Ему остается несколько месяцев до его тридцать восьмого дня рождения. В этом году его портрет пишет Сидней Паджет. Он сидит, выпрямив спину, в мягком кресле, сюртук полурасстегнут, видна часовая цепочка с брелоками, в левой руке — записная книжка, в правой — серебряный механический карандаш. Волосы на висках у него теперь отступили, но эта утрата не столь бросается в глаза благодаря великолепию усов. Они владеют его лицом над верхней губой и далее, простираясь нафиксатуаренными зубочистками за линию ушных мочек. Они придают Артуру властный вид военного прокурора, чью власть подкрепляет рассеченный на четыре квадрата герб в верхнем углу портрета.
Артур первый готов признать, что женщин он знает как джентльмен, а не как распутник. Бывал веселый флирт в юности — даже эпизод, включавший летучую рыбку. Была крепышка Элмор Уэлдон, которая, не будь это неджентльменским наблюдением, весила-таки одиннадцать стоунов. И есть Туи, которая с годами стала ему сестрой-спутницей, а затем, внезапно, — больной сестрой. Разумеется, есть его настоящие сестры. Есть статистика проституции, которую он почитывает в клубе. Есть истории, рассказываемые за портвейном, истории, которые он иногда отказывается слушать, истории, например, касающиеся особых кабинетов в надежных ресторанах. Есть гинекологические случаи, которые он наблюдал, роды, на которых он присутствовал, и заболевания среди портсмутских матросов и других мужчин без нравственных принципов. Его понимание полового акта достаточно полно, хотя касается более злополучных последствий, чем приятных прелиминарии и осуществлений.
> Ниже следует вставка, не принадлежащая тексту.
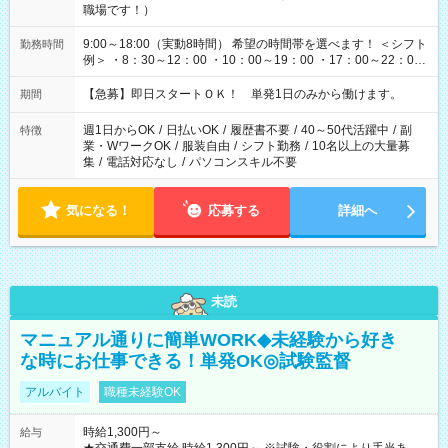
職場です！）
9:00～18:00（実動8時間） 希望の時間帯を選べます！ ＜シフト
勤務時間
例＞ ・8：30～12：00 ・10：00～19：00 ・17：00～22：00
・13：00～22：00 ・22：00～翌6：00 など
【急募】即日スタートＯＫ！ 単発1日のみから働けます。
期間
週1日からOK
/
日払いOK
/
履歴書不要
/
40～50代活躍中
/
副
特徴
業・WワークOK
/
服装自由
/
シフト勤務
/
10名以上の大量募
集
/
電話対応なし
/
パソコンスキル不要
気になる！
応募する
詳細へ
未読
マニュアル通りに簡単WORK◆未経験から好き
な時にお仕事できる！単発OK◎試験監督
アルバイト
職種未経験OK
時給1,300円～
給与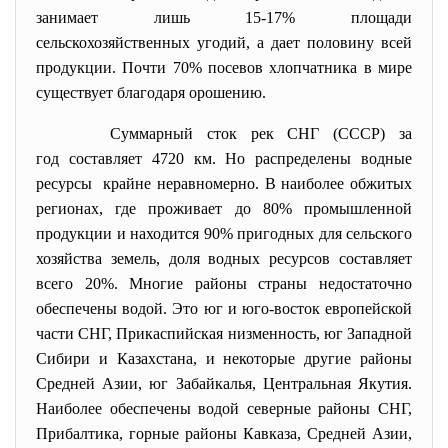
занимает лишь 15-17% площади
сельскохозяйственных угодий, а дает половину всей
продукции. Почти 70% посевов хлопчатника в мире
существует благодаря орошению.
Суммарный сток рек СНГ (СССР) за
год составляет 4720 км. Но распределены водные
ресурсы крайне неравномерно. В наиболее обжитых
регионах, где проживает до 80% промышленной
продукции и находится 90% пригодных для сельского
хозяйства земель, доля водных ресурсов составляет
всего 20%. Многие районы страны недостаточно
обеспечены водой. Это юг и юго-восток европейской
части СНГ, Прикаспийская низменность, юг Западной
Сибири и Казахстана, и некоторые другие районы
Средней Азии, юг Забайкалья, Центральная Якутия.
Наиболее обеспечены водой северные районы СНГ,
Прибалтика, горные районы Кавказа, Средней Азии,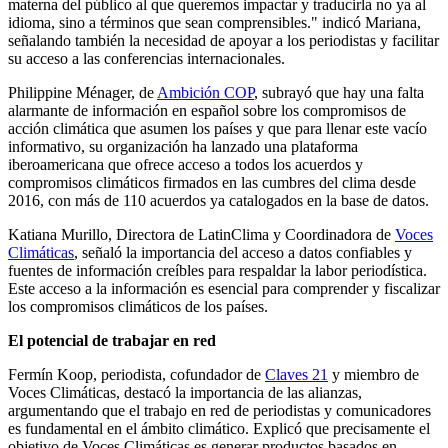
materna del público al que queremos impactar y traducirla no ya al
idioma, sino a términos que sean comprensibles." indicó Mariana,
señalando también la necesidad de apoyar a los periodistas y facilitar
su acceso a las conferencias internacionales.
Philippine Ménager, de
Ambición COP
, subrayó que hay una falta
alarmante de información en español sobre los compromisos de
acción climática que asumen los países y que para llenar este vacío
informativo, su organización ha lanzado una plataforma
iberoamericana que ofrece acceso a todos los acuerdos y
compromisos climáticos firmados en las cumbres del clima desde
2016, con más de 110 acuerdos ya catalogados en la base de datos.
Katiana Murillo, Directora de LatinClima y Coordinadora de
Voces
Climáticas
, señaló la importancia del acceso a datos confiables y
fuentes de información creíbles para respaldar la labor periodística.
Este acceso a la información es esencial para comprender y fiscalizar
los compromisos climáticos de los países.
El potencial de trabajar en red
Fermín Koop, periodista, cofundador de
Claves 21
y miembro de
Voces Climáticas, destacó la importancia de las alianzas,
argumentando que el trabajo en red de periodistas y comunicadores
es fundamental en el ámbito climático. Explicó que precisamente el
objetivo de Voces Climáticas es generar productos basados en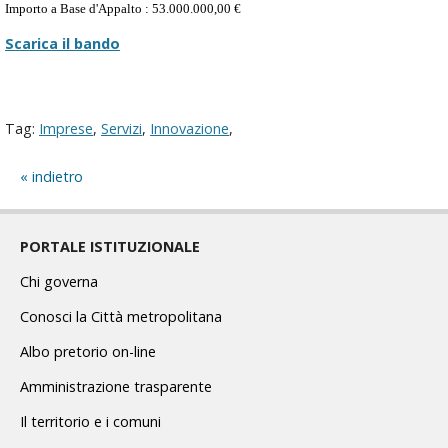
Importo a Base d'Appalto : 53.000.000,00 €
Scarica il bando
Tag:
Imprese
,
Servizi
,
Innovazione
,
indietro
PORTALE ISTITUZIONALE
Chi governa
Conosci la Città metropolitana
Albo pretorio on-line
Amministrazione trasparente
Il territorio e i comuni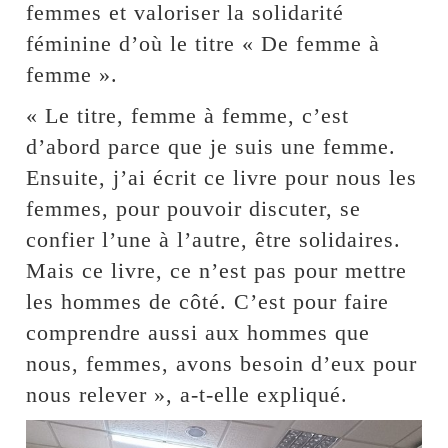
femmes et valoriser la solidarité
féminine d’où le titre « De femme à
femme ».
« Le titre, femme à femme, c’est
d’abord parce que je suis une femme.
Ensuite, j’ai écrit ce livre pour nous les
femmes, pour pouvoir discuter, se
confier l’une à l’autre, être solidaires.
Mais ce livre, ce n’est pas pour mettre
les hommes de côté. C’est pour faire
comprendre aussi aux hommes que
nous, femmes, avons besoin d’eux pour
nous relever », a-t-elle expliqué.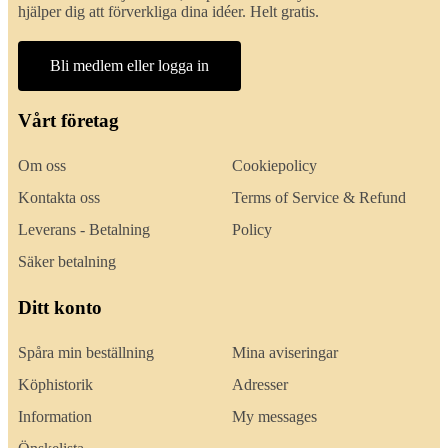
hjälper dig att förverkliga dina idéer. Helt gratis.
Bli medlem eller logga in
Vårt företag
Om oss
Cookiepolicy
Kontakta oss
Terms of Service & Refund
Leverans - Betalning
Policy
Säker betalning
Ditt konto
Spåra min beställning
Mina aviseringar
Köphistorik
Adresser
Information
My messages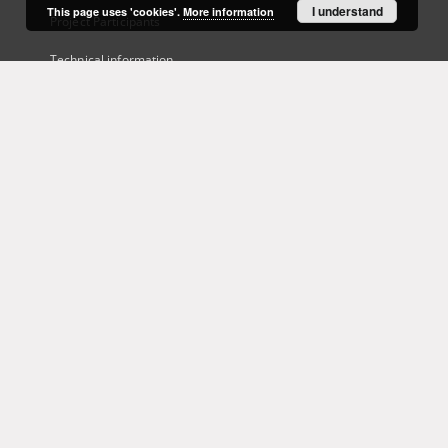
I understand
This page uses 'cookies'.
More information
Project Participants
Technical information
Frequently asked questions
Contact
User's account
Log in
Recently viewed
This service runs on
DInGO dLibra 6.3.21
software created by
Poznan
Supercomputing and Networking Center (PSNC)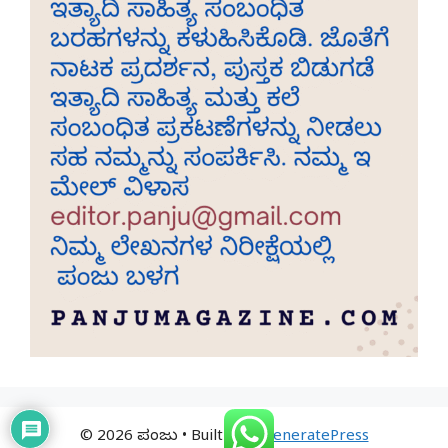
© 2026 ಪಂಜು
• Built with
GeneratePress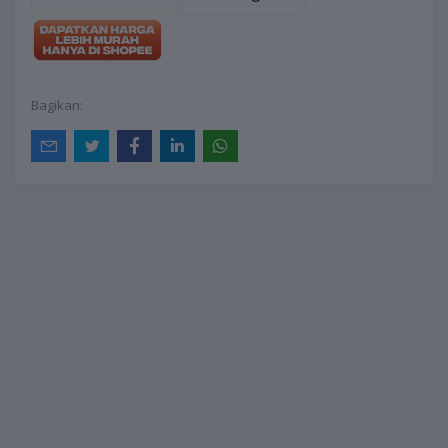
Bagikan: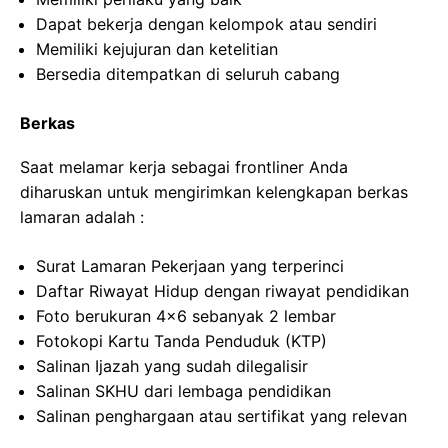
Dapat bekerja dengan kelompok atau sendiri
Memiliki kejujuran dan ketelitian
Bersedia ditempatkan di seluruh cabang
Berkas
Saat melamar kerja sebagai frontliner Anda
diharuskan untuk mengirimkan kelengkapan berkas
lamaran adalah :
Surat Lamaran Pekerjaan yang terperinci
Daftar Riwayat Hidup dengan riwayat pendidikan
Foto berukuran 4×6 sebanyak 2 lembar
Fotokopi Kartu Tanda Penduduk (KTP)
Salinan Ijazah yang sudah dilegalisir
Salinan SKHU dari lembaga pendidikan
Salinan penghargaan atau sertifikat yang relevan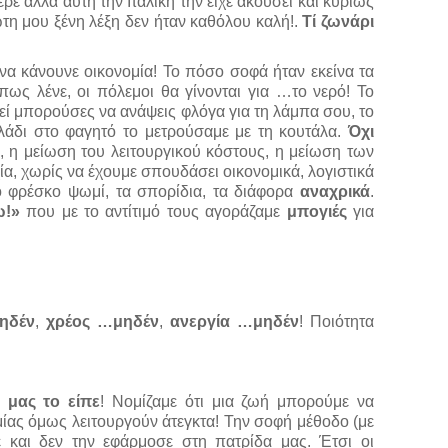
ρε αλλά αυτή την Ιταλική την είχε ακούσει και κυρίως
ώτη μου ξένη λέξη δεν ήταν καθόλου καλή!.
Τί ζωνάρι
να κάνουνε οικονομία! To πόσο σοφά ήταν εκείνα τα
πως λένε, οι πόλεμοι θα γίνονται για …το νερό! Το
ί μπορούσες να ανάψεις φλόγα για τη λάμπα σου, το
 λάδι στο φαγητό το μετρούσαμε με τη κουτάλα.
Όχι
, η μείωση του λειτουργικού κόστους, η μείωση των
α, χωρίς να έχουμε σπουδάσει οικονομικά, λογιστικά
το φρέσκο ψωμί, τα σπορίδια, τα διάφορα
αναχρικά
.
ω!»
που με το αντίτιμό τους αγοράζαμε
μπογιές
για
ηδέν
,
χρέος …μηδέν
,
ανεργία …μηδέν
! Ποιότητα
 μας το είπε
! Νομίζαμε ότι μια ζωή μπορούμε να
ομίας όμως λειτουργούν άτεγκτα! Την σοφή μέθοδο (με
 και δεν την εφάρμοσε στη πατρίδα μας. Έτσι οι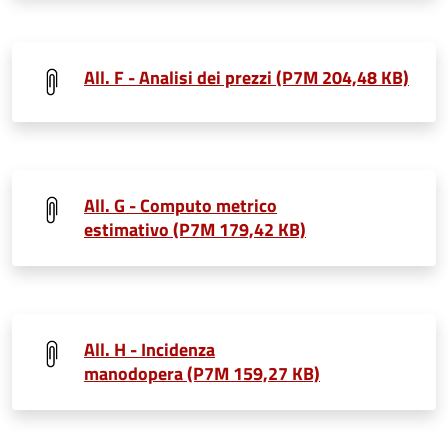
All. F - Analisi dei prezzi (P7M 204,48 KB)
All. G - Computo metrico
estimativo (P7M 179,42 KB)
All. H - Incidenza
manodopera (P7M 159,27 KB)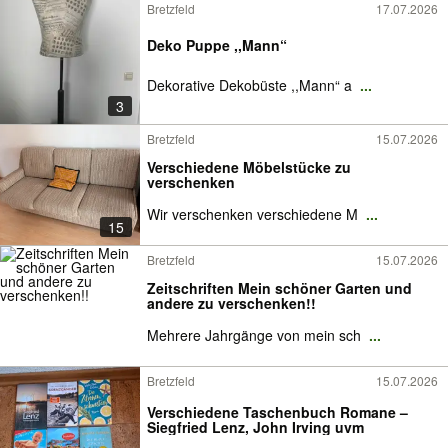
Bretzfeld
17.07.2026
Deko Puppe ,,Mann“
Dekorative Dekobüste ,,Mann“ a
...
3
Bretzfeld
15.07.2026
Verschiedene Möbelstücke zu
verschenken
Wir verschenken verschiedene M
...
15
Bretzfeld
15.07.2026
Zeitschriften Mein schöner Garten und
andere zu verschenken!!
Mehrere Jahrgänge von mein sch
...
Bretzfeld
15.07.2026
Verschiedene Taschenbuch Romane –
Siegfried Lenz, John Irving uvm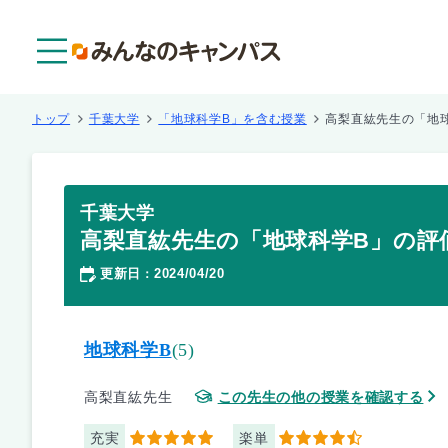
メニュー
トップ
千葉大学
「地球科学B」を含む授業
高梨直紘先生の「地
千葉大学
高梨直紘先生の「地球科学B」の評
更新日
2024/04/20
：
地球科学B
(5)
高梨直紘先生
この先生の他の授業を確認する
充実
楽単
5
4.5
Его мать — единственная женщина, чьему управлению он готов подчиняться. Для других женщин он играл разные роли — старшего брата, замены отца, главенствующего мужа, выписывающего рецепты врача, щедрого дарителя чеков с непроставленными суммами и Санта Клауса. Он полностью согласен с разделением и отношением полов, которые общество в мудрости своей вырабатывало столетиями. Он решительно против идеи права голоса для женщин: когда мужчина возвращается домой после дневных трудов, ему не требуется политик, сидящий напротив него у камина. Меньше зная женщин, он способен идеализировать их больше. Так, считает он, и должно быть.